The office Christmas party: employers dos and don’ts

By: Emma Hull

Date: 2 December 2019

Workmates celebrate with confetti, balloons and party hats - the office Christmas party.

For most UK employers, throwing a Christmas party is a chance to say a massive thanks for the hard work that your staff have put in over the year, and to celebrate the successes and achievements of the business.

Here we share some advice to ensure that everyone enjoys the Christmas party this year, and that you go back to the office with your reputation - and working relationships - intact.

DO provide non-alcoholic entertainment

It is important to remember that many people avoid drinking alcohol, for a variety of reasons, and that plenty would prefer a soft drink. It is up to you to provide an alternative, whether this means swapping Prosecco for grape juice or providing an alcohol-free beer.

Paul Hunter, Marketing Manager at Liberty Marketing, says: “I don’t like to plan Christmas parties strictly around alcohol. I would never consider booking one of the clubs in town for this reason. If people want to go out afterwards, then that is fair enough, but by doing this, everyone can get involved if they want.

“Last year, one of the Liberty girls was eight months pregnant, so I think she appreciated the sitting-down three-course meal sort of environment.”

DON’T put up mistletoe

Romance and rejection are shaky ground in the office to begin with, so don’t encourage them by putting up mistletoe. Policies on harassment still apply at an office party, and mistletoe can create uncomfortable situations.

Bear in mind that the most common time of year for divorce is just after Christmas - and one of the contributing factors is indiscretions at the office Christmas party. So, it’s probably a good idea to leave the mistletoe at home.

DO remind employees to drink and act responsibly

If things get publicly out of hand at the Christmas do, your employees’ behaviour could reflect very badly on you and your business. It is important to remind employees that they will be representing the company on a night out, and that it is still a work event.

DON’T force attendance

You shouldn’t ever pressure your employees to attend a work Christmas party. They may not get on with everyone in the office, may have other commitments at home, or simply may not enjoy social situations.

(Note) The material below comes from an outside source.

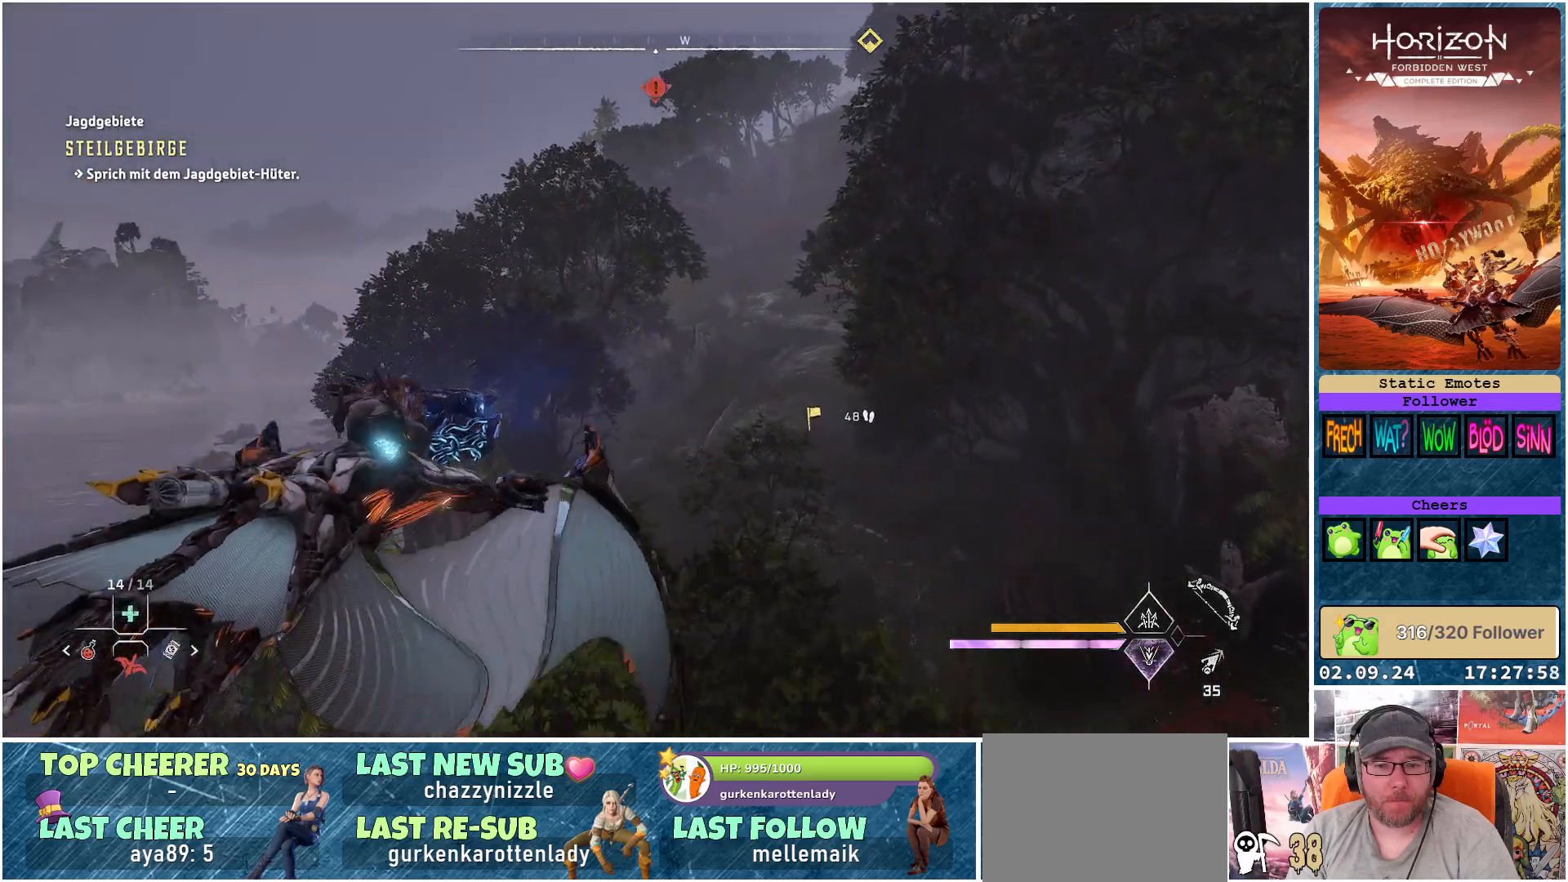
{"buttons": ["A"], "left_stick": "down", "right_stick": "center", "events": []}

However, equally, the offer should be open to everyone (including part-timers and remote workers). Nobody should feel excluded if they do want to celebrate with their colleagues.

DO encourage people to mingle

Christmas parties are the chance to get to know people that you don’t speak to on a day-to-day basis. It gives your employees the chance to socialise and perhaps make new friendships, whether it’s just a quick friendly chat when passing someone in the work corridor, or someone they might want to see outside of work.

Helen Hose, HR Manager from Pure Commercial Finance, agrees: “It can be tempting to stick with the workmates that you’ve known for a while whilst on office outings. However, the Christmas party is a great opportunity to get to know everyone, and to make new employees feel a part of the team.”